THE JETSONS #3 by Jimmy Palmiotti, Pier Brito and Amanda Conner and follows an alternate version of the popular cartoon family across treacherous waters. No literal waters appear in this issue, but the danger is still real as George leads an expedition to investigate a disturbance below the floating suburban community we know. The disturbance proves to be of the monstrous kind, reminding us of the vintage science fiction tales that inspired America’s first space family.
What’s great about this issue is it truly draws on the sensibilities of today to tell its tale. With a lot of modern updates, creators tend to throw in some violence and shapely female bodies instead of truly playing with the formula. That’s especially disastrous when you’re talking about science fiction, a genre and philosophy that is always anti-nostalgic. The Jetsons we all know and love wouldn’t cut it in today’s world same as we never got those flying cars 17 years ago.
The issue opens with Lake Cogswell, a new character for this book, presenting her father with the argument for print over digital publishing, and that’s amazing. The Jetsons was envisioned as the world we want, but since just about the only thing about this tech that doesn’t exist is the floating part, it’s hard for a story treating it like a godsend to be taken seriously.

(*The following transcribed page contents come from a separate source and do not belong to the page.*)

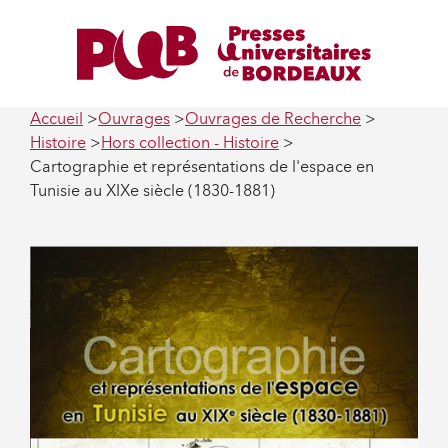
Accueil
Ouvrages
Ouvrages de Recherche
Histoire
Hors collection - Histoire
Cartographie et représentations de l'espace en
Tunisie au XIXe siècle (1830-1881)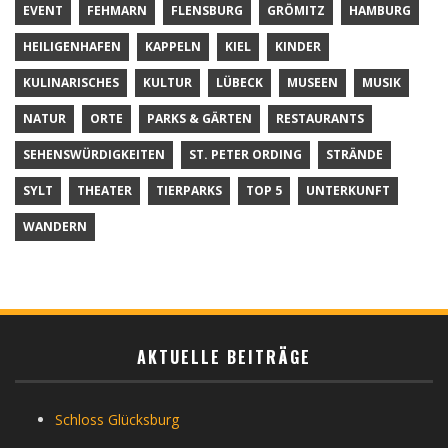
EVENT
FEHMARN
FLENSBURG
GRÖMITZ
HAMBURG
HEILIGENHAFEN
KAPPELN
KIEL
KINDER
KULINARISCHES
KULTUR
LÜBECK
MUSEEN
MUSIK
NATUR
ORTE
PARKS & GÄRTEN
RESTAURANTS
SEHENSWÜRDIGKEITEN
ST. PETER ORDING
STRÄNDE
SYLT
THEATER
TIERPARKS
TOP 5
UNTERKUNFT
WANDERN
AKTUELLE BEITRÄGE
Schloss Glücksburg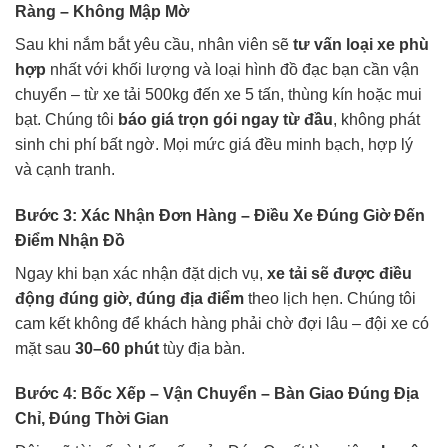
Ràng – Không Mập Mờ
Sau khi nắm bắt yêu cầu, nhân viên sẽ
tư vấn loại xe phù
hợp
nhất với khối lượng và loại hình đồ đạc bạn cần vận
chuyển – từ xe tải 500kg đến xe 5 tấn, thùng kín hoặc mui
bạt. Chúng tôi
báo giá trọn gói ngay từ đầu
, không phát
sinh chi phí bất ngờ. Mọi mức giá đều minh bạch, hợp lý
và cạnh tranh.
Bước 3: Xác Nhận Đơn Hàng – Điều Xe Đúng Giờ Đến
Điểm Nhận Đồ
Ngay khi bạn xác nhận đặt dịch vụ,
xe tải sẽ được điều
động đúng giờ, đúng địa điểm
theo lịch hẹn. Chúng tôi
cam kết không để khách hàng phải chờ đợi lâu – đội xe có
mặt sau
30–60 phút
tùy địa bàn.
Bước 4: Bốc Xếp – Vận Chuyển – Bàn Giao Đúng Địa
Chỉ, Đúng Thời Gian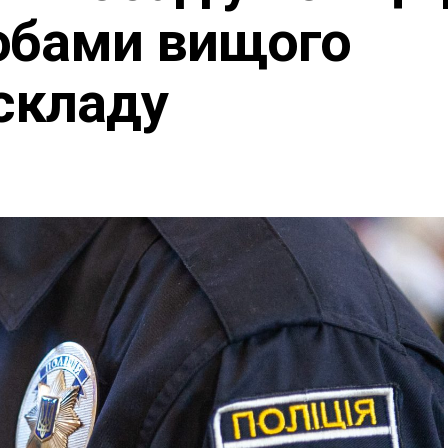
обами вищого
складу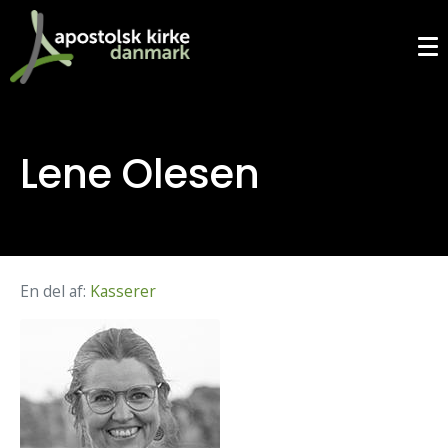
Lene Olesen
En del af:
Kasserer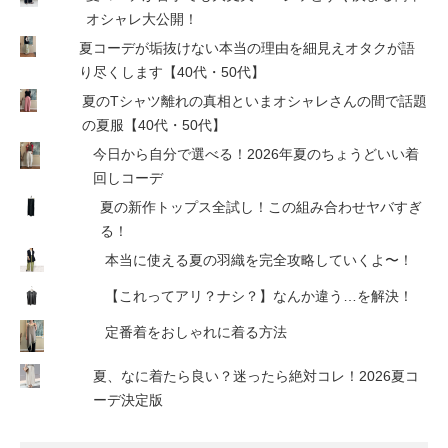
オシャレ大公開！
夏コーデが垢抜けない本当の理由を細見えオタクが語
り尽くします【40代・50代】
夏のTシャツ離れの真相といまオシャレさんの間で話題
の夏服【40代・50代】
今日から自分で選べる！2026年夏のちょうどいい着
回しコーデ
夏の新作トップス全試し！この組み合わせヤバすぎ
る！
本当に使える夏の羽織を完全攻略していくよ〜！
【これってアリ？ナシ？】なんか違う…を解決！
定番着をおしゃれに着る方法
夏、なに着たら良い？迷ったら絶対コレ！2026夏コ
ーデ決定版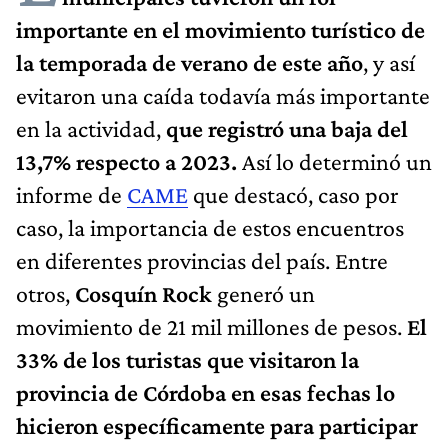
importante en el movimiento turístico de
la temporada de verano de este año
, y así
evitaron una caída todavía más importante
en la actividad,
que registró una baja del
13,7% respecto a 2023.
Así lo determinó un
informe de
CAME
que destacó, caso por
caso, la importancia de estos encuentros
en diferentes provincias del país. Entre
otros,
Cosquín Rock
generó un
movimiento de 21 mil millones de pesos.
El
33% de los turistas que visitaron la
provincia de Córdoba en esas fechas lo
hicieron específicamente para participar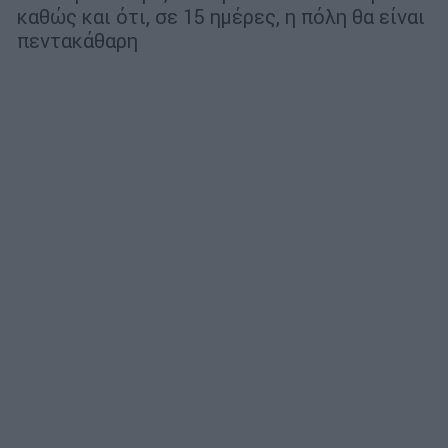
καθώς και ότι, σε 15 ημέρες, η πόλη θα είναι
πεντακάθαρη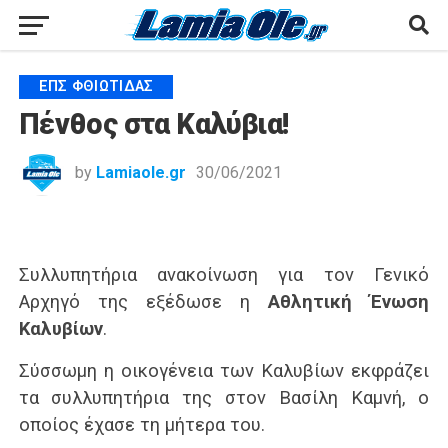
ΕΠΣ ΦΘΙΏΤΙΔΑΣ
Πένθος στα Καλύβια!
by
Lamiaole.gr
30/06/2021
Συλλυπητήρια ανακοίνωση για τον Γενικό
Αρχηγό της εξέδωσε η
Αθλητική Ένωση
Καλυβίων
.
Σύσσωμη η οικογένεια των Καλυβίων εκφράζει
τα συλλυπητήρια της στον Βασίλη Καμνή, ο
οποίος έχασε τη μήτερα του.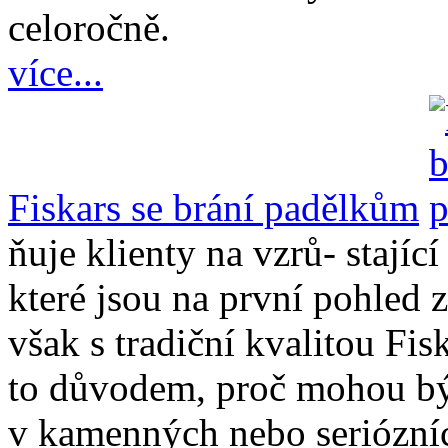
celoročně.
více...
Fiskars se brání padělkům
ňuje klienty na vzrů- stajíc
které jsou na první pohled z
však s tradiční kvalitou Fis
to důvodem, proč mohou být
v kamenných nebo seriózníc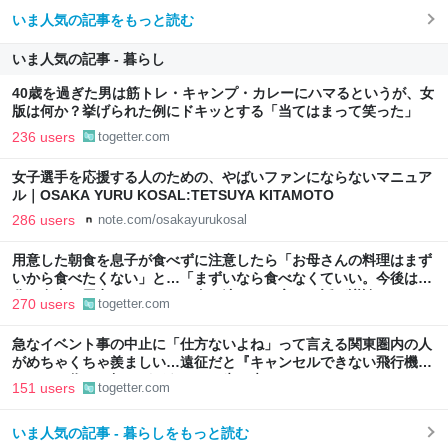
いま人気の記事をもっと読む
いま人気の記事 - 暮らし
40歳を過ぎた男は筋トレ・キャンプ・カレーにハマるというが、女
版は何か？挙げられた例にドキッとする「当てはまって笑った」
236 users
togetter.com
女子選手を応援する人のための、やばいファンにならないマニュア
ル｜OSAKA YURU KOSAL:TETSUYA KITAMOTO
286 users
note.com/osakayurukosal
用意した朝食を息子が食べずに注意したら「お母さんの料理はまず
いから食べたくない」と…「まずいなら食べなくていい。今後は自
分で食事を用意しなさい。お金は渡す」と言った話が議論に
270 users
togetter.com
急なイベント事の中止に「仕方ないよね」って言える関東圏内の人
がめちゃくちゃ羨ましい…遠征だと『キャンセルできない飛行機代
とホテル代』の怒りがどうしても先に来る
151 users
togetter.com
いま人気の記事 - 暮らしをもっと読む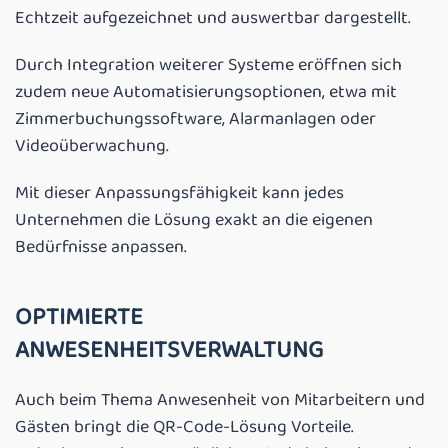
Echtzeit aufgezeichnet und auswertbar dargestellt.
Durch Integration weiterer Systeme eröffnen sich
zudem neue Automatisierungsoptionen, etwa mit
Zimmerbuchungssoftware, Alarmanlagen oder
Videoüberwachung.
Mit dieser Anpassungsfähigkeit kann jedes
Unternehmen die Lösung exakt an die eigenen
Bedürfnisse anpassen.
OPTIMIERTE
ANWESENHEITSVERWALTUNG
Auch beim Thema Anwesenheit von Mitarbeitern und
Gästen bringt die QR-Code-Lösung Vorteile.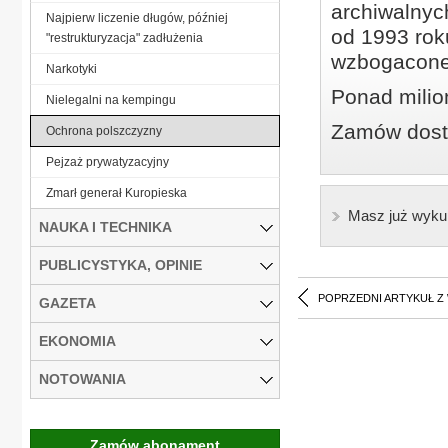
archiwalnyc
Najpierw liczenie długów, później
od 1993 roku
"restrukturyzacja" zadłużenia
wzbogacone
Narkotyki
Ponad milio
Nielegalni na kempingu
Zamów dostę
Ochrona polszczyzny
Pejzaż prywatyzacyjny
Zmarł generał Kuropieska
Masz już wyku
NAUKA I TECHNIKA
PUBLICYSTYKA, OPINIE
POPRZEDNI ARTYKUŁ Z
GAZETA
EKONOMIA
NOTOWANIA
Zamów abonament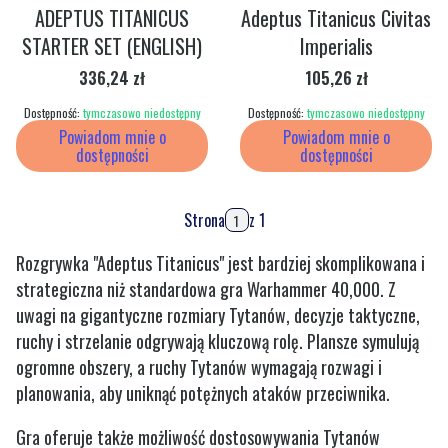
ADEPTUS TITANICUS
Adeptus Titanicus Civitas
STARTER SET (ENGLISH)
Imperialis
Cena
Cena
336,24 zł
105,26 zł
Dostępność:
tymczasowo niedostępny
Dostępność:
tymczasowo niedostępny
Powiadom mnie o
Powiadom mnie o
dostępności
dostępności
Strona
z 1
Rozgrywka "Adeptus Titanicus" jest bardziej skomplikowana i
strategiczna niż standardowa gra Warhammer 40,000. Z
uwagi na gigantyczne rozmiary Tytanów, decyzje taktyczne,
ruchy i strzelanie odgrywają kluczową rolę. Plansze symulują
ogromne obszery, a ruchy Tytanów wymagają rozwagi i
planowania, aby uniknąć potężnych ataków przeciwnika.
Gra oferuje także możliwość dostosowywania Tytanów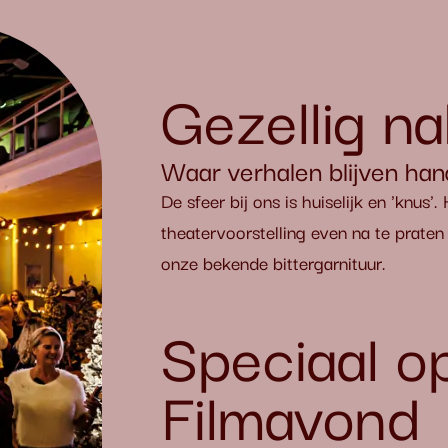
Gezellig n
Waar verhalen blijven han
De sfeer bij ons is huiselijk en 'knus'
theatervoorstelling even na te prate
onze bekende bittergarnituur.
Speciaal o
Filmavond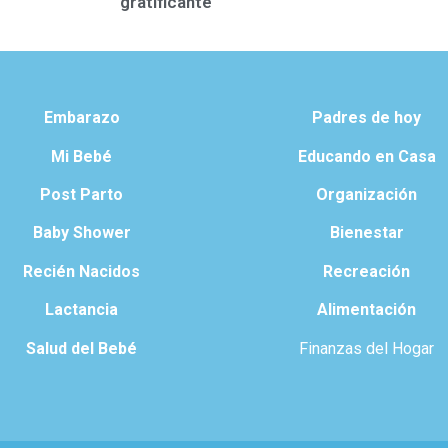
gratificante
Embarazo
Padres de hoy
Mi Bebé
Educando en Casa
Post Parto
Organización
Baby Shower
Bienestar
Recién Nacidos
Recreación
Lactancia
Alimentación
Salud del Bebé
Finanzas del Hogar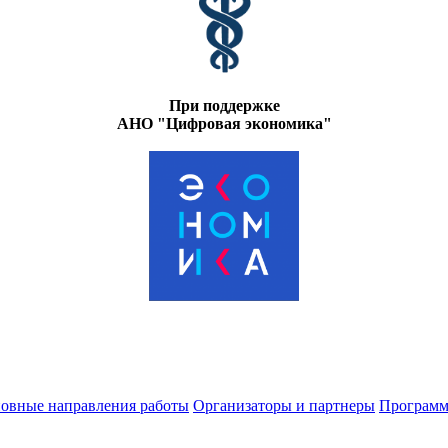
При поддержке
АНО "Цифровая экономика"
овные направления работы
Организаторы и партнеры
Программ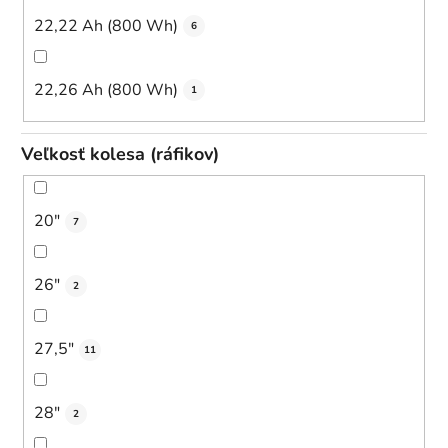
22,22 Ah (800 Wh)
6
22,26 Ah (800 Wh)
1
Veľkosť kolesa (ráfikov)
20"
7
26"
2
27,5"
11
28"
2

Technically, this isn’t the first time we’ve looked at The Jetsons with a 21st century eye, and Palmiotti takes that into account. A popular Internet fan theory posits that the reason The Jetsons live in the sky is because the surface is desolate, and this series depicts a Universe where that’s actually the case. The concepts in this issue make one recall the original cartoon to an extent, but most draw on darker depictions of the future seen in more mature content of that era. George’s team facing off with the creature below brings to mind Journey to the Center of the Earth and other films kids were too young to know to be scared of. Conversely, we still get the Jetsons staple of Rosie pulling George out of bed, completely untouched by the modern magic wand.
While Palmiotti’s story relies mostly on realism, Brito and Conner’s visuals stay more in a world true to the source. With stylized lines and anatomy that you might see in a modern action toon like Ben 10, Palmer’s cover walks the line. Nito is a bit of a chameleon, sticking mostly to sharp lines and exciting action shots, but also breaking to inject that classic Jetsons style to moments like the Rosie and George thing.
THE JETSONS #3 continues to show the Hanna-Barbera comics to be more than a cheap cash grab from DC. The storytelling on all parts is great, even with a cliffhanger that one can’t help but find a bit corny. If you haven’t been following this series, you can get all issues to date for 3 bucks each, and see for yourself why this book is more than the same story with more chiseled jawlines.